Exercise passage Start Marker

Page history last edited by Meaghan Skahan 11 years, 11 months ago

By Meaghan Skahan, Playful Visualizations at Work / Working Visualizations at Play

 

 1. Laue, Andrea K. “Visualization as Interpretive Practice: The Case of Detective Fiction.” Dissertation Presentation at the University of Virginia, Feb. 2003.  www2.iath.virginia.edu/bpn2f/diss/dissertation.pdf

 

Laue’s presentation examines our traditional practices and understandings of narratology and detective fiction, and then makes a case for deformative methods of interpretation that avail themselves of visualization techniques.

She begins with a historical approach to narratology, marking the late 1970’s as a time when scholarly work on narratives began to incorporate more of a focus on semantics and discourse analysis. As narrative becomes “a mode of telling...a tool for structuring human experience” (147-148), Laue argues that narratives began to require that critics of narratives must create a world as opposed to a sequence of chronological events.

Because any reading of a text is necessarily an interpretation, Laue proposes, “to study literary devices and conventions as textual cues, and to explore what I call “rules for reading”” (149) through use of visual deformations of textual artifacts. Detective fiction is a logical place to begin her work, as it is a genre in which causality reigns. In a way, Laue argues that the genre mirrors the overarching reading process she has already described: “Although ostensibly about something—a crime—it is literally about the (re)construction of something...” (149).

Exercise passage End Marker
Material supplied Start Marker

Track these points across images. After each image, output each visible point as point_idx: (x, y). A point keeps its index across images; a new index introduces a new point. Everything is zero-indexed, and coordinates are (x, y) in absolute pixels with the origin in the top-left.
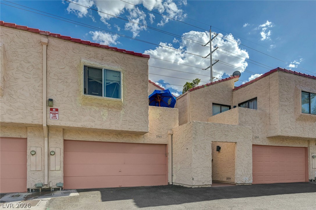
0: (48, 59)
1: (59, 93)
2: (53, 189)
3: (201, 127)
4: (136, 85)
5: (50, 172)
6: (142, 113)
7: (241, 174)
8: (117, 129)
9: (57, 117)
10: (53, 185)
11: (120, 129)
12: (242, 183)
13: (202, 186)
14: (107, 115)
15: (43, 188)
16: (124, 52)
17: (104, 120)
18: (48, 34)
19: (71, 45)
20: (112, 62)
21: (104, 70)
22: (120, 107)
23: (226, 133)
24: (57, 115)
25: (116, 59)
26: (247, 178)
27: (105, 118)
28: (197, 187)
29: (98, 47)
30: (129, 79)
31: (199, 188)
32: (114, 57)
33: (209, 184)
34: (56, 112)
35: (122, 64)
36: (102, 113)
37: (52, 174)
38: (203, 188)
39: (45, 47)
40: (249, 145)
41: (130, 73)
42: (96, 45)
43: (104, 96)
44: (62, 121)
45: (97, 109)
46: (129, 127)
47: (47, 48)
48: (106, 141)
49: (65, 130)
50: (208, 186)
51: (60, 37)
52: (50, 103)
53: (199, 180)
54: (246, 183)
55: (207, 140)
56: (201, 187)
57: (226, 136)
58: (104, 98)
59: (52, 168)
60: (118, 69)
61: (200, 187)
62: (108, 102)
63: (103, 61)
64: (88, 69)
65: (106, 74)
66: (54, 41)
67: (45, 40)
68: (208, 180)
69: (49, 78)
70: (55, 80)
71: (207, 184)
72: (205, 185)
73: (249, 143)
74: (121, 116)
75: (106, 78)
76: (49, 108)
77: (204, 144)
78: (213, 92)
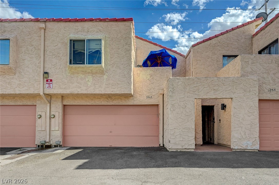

Material supplied End Marker

◆ Exercise 1
According to the summary of Laue's presentation, what period does Laue mark as the time when scholarly work on narratives began to focus more on semantics and discourse analysis?
◆ Exercise 2
Carry on the summary of Laue's presentation from its last sentence.

◆ Written answer 1
The late 1970’s.

◆ Written answer 2
Having described how Eco looks at Ian Fleming’s books in a somewhat similar way, Laue distinguishes her project: “instead of taking the linguistics-based approach to defining cues, [she’d] like to look at how literary devices and conventions function as cues” (150).  Additionally, she describes activities she performs with visualizations in the classroom, that help students to see the distinction between the fabula and syuzhet, in which she is able to show that the connections between the two diagrams better represent the narrative than either visual does on its own.

Laue also demonstrates part of her personal research, which requires test subjects to read Conan Doyle’s “The Red-Headed League” and mark clues they find upon the first encounter, and then to flip back to items that become useful as they read on. She points out that we already use visualization in literary studies, as essays are already visualizations in a way, invoking certain reading practices because of how they are set up (perhaps she alludes to abstracts and titles situated at the top of the page?).

Laue then introduces McGann and Samuels as a model of how deformative work can be productive. She mentions Stephen Ramsay as well, whose most exciting contribution is “defamiliarization through re-presentation in unfamiliar visual forms” (151).

Her presentation concludes with a succinct list of six benefits of using visualizations in literary studies: pattern recognition, the extension of working memory, additional semantics which lead to additional sets of meaning, a translation of the axis of experience to spatial rather than temporal diagrams, what Barwise calls “closure under constraints” (this one would need further elaboration from Laue to be fully understood), and finally the possibility of adding or removing inferences from a diagram (153).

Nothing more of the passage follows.